To get the most out of this course, you should have a basic understanding of Alibaba Cloud. Some knowledge of load balancing would also be beneficial.

Transcript

Welcome to Session One, an Introduction to Server Load Balancing. In this session, we will look at the following topics, the concept of server load balancing, what is Alibaba's server load balancer? And, a brief overview of the server load balancer components. First, let's take a look at why we need something like a load balancer. There are potential issues when creating a web-based application service that needs to be considered.

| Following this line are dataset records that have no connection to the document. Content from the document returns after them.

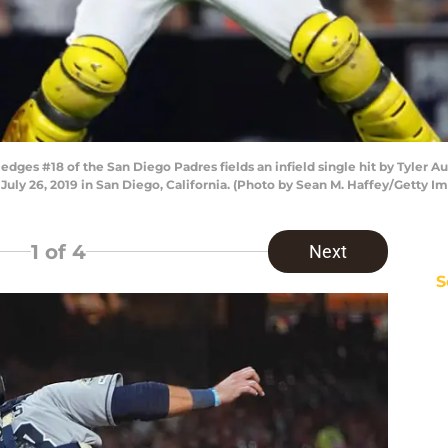
ges #18 of the San Diego Padres fields an infield single hit by Tyler Au
July 26, 2019 in San Diego, California. (Photo by Sean M. Haffey/Getty I
1
of 4
Next
S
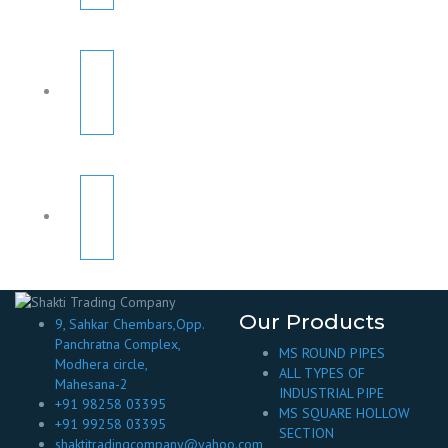
Our Products
9, Sahkar Chembars,Opp.
Panchratna Complex,
MS ROUND PIPES
Modhera circle,
ALL TYPES OF
Mahesana-2
INDUSTRIAL PIPE
+91 98258 03395
MS SQUARE HOLLOW
+91 99258 03395
SECTION
shaktitradingcompany@yahoo.com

Taking a high level overview, let's consider a website, for example. How popular will it be? How many requests or hits is it going to have on it? The first potential issue is what hardware platform are we gonna put it on? How powerful does your web server need to be to cope with all of the potential requests? Do you go with, build one big and powerful server to cope with any kind of load, which can be very expensive? Or, do you go with a less powerful platform, which would be cheaper, and hope it doesn't get overloaded with too many requests, and either slow down, or even crash?

Another potential problem is what happens to the web service if the hardware or server that it's running on, fails. This becomes a single point of failure. To get around these potential problems, you could provision two servers to alleviate the single point of failure scenario. And at the same time, use the cheaper platform to save the cost of one big or powerful server.

Then this creates another potential problem. How do you route requests to the different servers so that one server does not become overloaded with all of the requests, while the other sits idle? And at the same time, keep this complexity transparent to the users who are trying to access the website?

Well, the domain naming service has a function called, DNS Round Robin that could be used in this scenario. And very basic terms, this is where the request for a website's fully qualified domain name will be sequentially forwarded to each server in turn, but this also has potential problem. The DNS servers cannot tell if a server is down. So if one of the two servers fail, half of the requests for the website will be sent to a server that is offline and will not respond. In this case, we could use a server load balancer instead.

So, what is Alibaba's server load balancer? I'll mainly use the common term, SLB, from here on. SLB is a traffic distribution and control service that automatically distributes inbound traffic across multiple web-based applications, microservices or containers hosted on Alibaba ECS instances. It provides high availability when utilizing multiple availability zones. It prevents single point of failure when using more than one ECS instance in the same zone, and at the same time, provides high availability in the zone. It can be set up to elastically expand capacity, according to service loading.

Now, this requires autoscaling, which is a subject of another set of sessions and will not be covered here. And by default, SLB defends against denial of service attacks, preventing different kinds of flood attacks on the services running behind it. SLB components. The server load balancer consists of three major sets of components, a server load balancer instance, one or more listeners, and at least two backend servers. A server load balancer instance receives and distributes incoming traffic to backend servers, using one or more listeners that checks the client request and does a health check on the backend servers before forwarding the request.

SLB components will be fully explained in the next session. That concludes this introduction. I look forward to speaking to you in the next session, SLB components.